3 Replies to “Volunteer! Plus, The Poor Affluent…”

  1. Thanks for the report from Tennessee. One thought of the author’s that haunts me: “Some of the teachers and professors who helped me to grow academically would not score very high on the TAP rubric. Could we also lose very good, effective teachers — teachers who produce high value-added scores — simply because their particular “style” of teaching does not match the rubric?”

    I can think of six teachers in public school who were critical to my life in high school alone. NONE of them would have scored in the highest levels where my Race to the Top inspired district now rates me. Our American culture often celebrates as exemplars of virtue and innovation individuals who break the mold, who go beyond what is expected, who subvert the dominant paradigm. But, in education now, we are to uphold the teacher who most closely hews to the party line, the expected number of words on the wall, the scores on tests designed by those who never visited the classroom. For years we felt superior to the Japanese and now Chinese schools which expect compliance and fidelity to the delivered paradigm from on high–now out of some misplaced fear of failure, we are becoming them.

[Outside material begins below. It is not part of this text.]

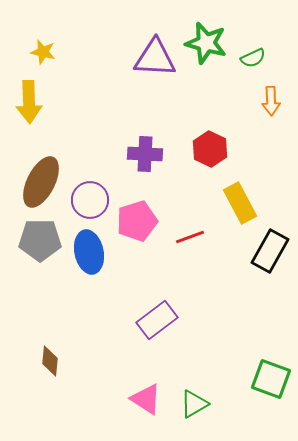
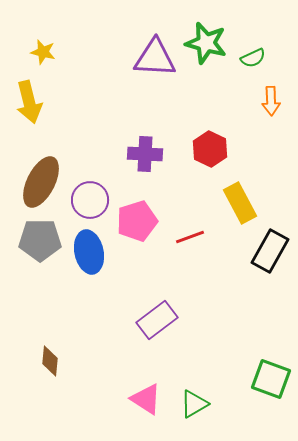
yellow arrow: rotated 12 degrees counterclockwise
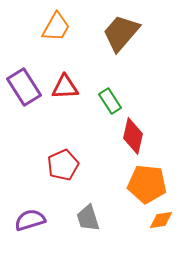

  2. JMiller: Well said. I agree that excellent teachers can have very different teaching styles and individual approaches to instruction. Some may use more lecture, some more hands-on projects, some may have a great sense of humor while others have a more serious approach. Expecting all teachers to use the same styles and/or formats to teach a variety of classes across the K-12 spectrum is inappropriate; Judging them on their ability to teach identically is outrageous.

  3. It’s frightening if we’re going to start discharging significant numbers of teachers based on some combination of infrequent principal observations and student test scores.

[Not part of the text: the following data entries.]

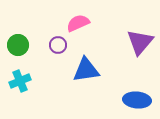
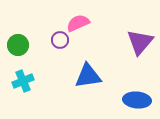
purple circle: moved 2 px right, 5 px up
blue triangle: moved 2 px right, 6 px down
cyan cross: moved 3 px right
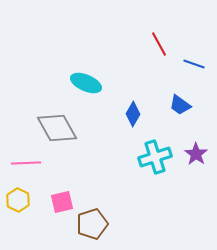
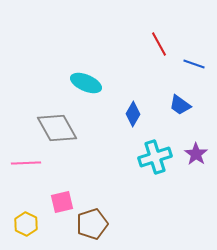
yellow hexagon: moved 8 px right, 24 px down
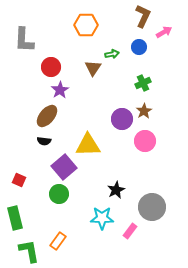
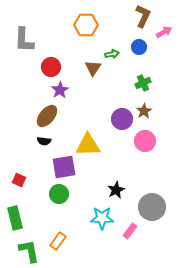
purple square: rotated 30 degrees clockwise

    There are too many analytic weaknesses in the infrequent-principal-observation and the student-test-score factors to have much confidence in the overall ratings.

    The fact that several school systems are seeing at best weak correlations between the observation ratings and the student-test-score ratings should be enough to stop these programs in their tracks.

    If a teacher has a low rating on principal observations or on student test scores, this could serve as red flag warning that the teacher may not be performing well. The school system should then respond to the red flag by subjecting the teacher to closer scrutiny. It should be the results of that closer scrutiny, not the red flags, that trigger discharge.

    There are different options for the closer scrutiny. Some would be fairly expensive — i.e., a mentor teacher team-teaching with the red-flagged teacher for several weeks and then writing a report recommending retention, further monitoring, or discharge. Some would be inexpensive — i.e., frequent walk-bys by an administrator to see whether the teacher is goofing off (reading the newspaper, chatting on the cell phone, showing non-academic movies).

    The overall approach would be to use the infrequent observations/student-test-scores/other info to identify the few teachers who might be performing poorly and to then follow up with regard to those few teachers with a management response tailored to evaluate the extent of the teacher’s apparent performance problem — i.e., subject matter incompetence, teaching incompetence, laziness.

    This management response might cure the problem; if not, it would provide a defensible basis for adverse action. If there is a teachers union, involving the union in developing the generic management responses (i.e., in selecting the pool of mentor teachers who would do the team-teaching with the red-flagged teacher) and notifyign the union when a teacher was red-flagged would add to the defensibility of any ultimate adverse action.

    In my career as a labor attorney, I frequently represented management in dealing with performance problems of union-represented white-collar employees. The approach outlined above worked very well. Within a few months, the problem employees usually either improved or quit; with regard to the few who were discharged, the union usually declined to take the cases to arbitration and, when the union did arbitrate, management prevailed.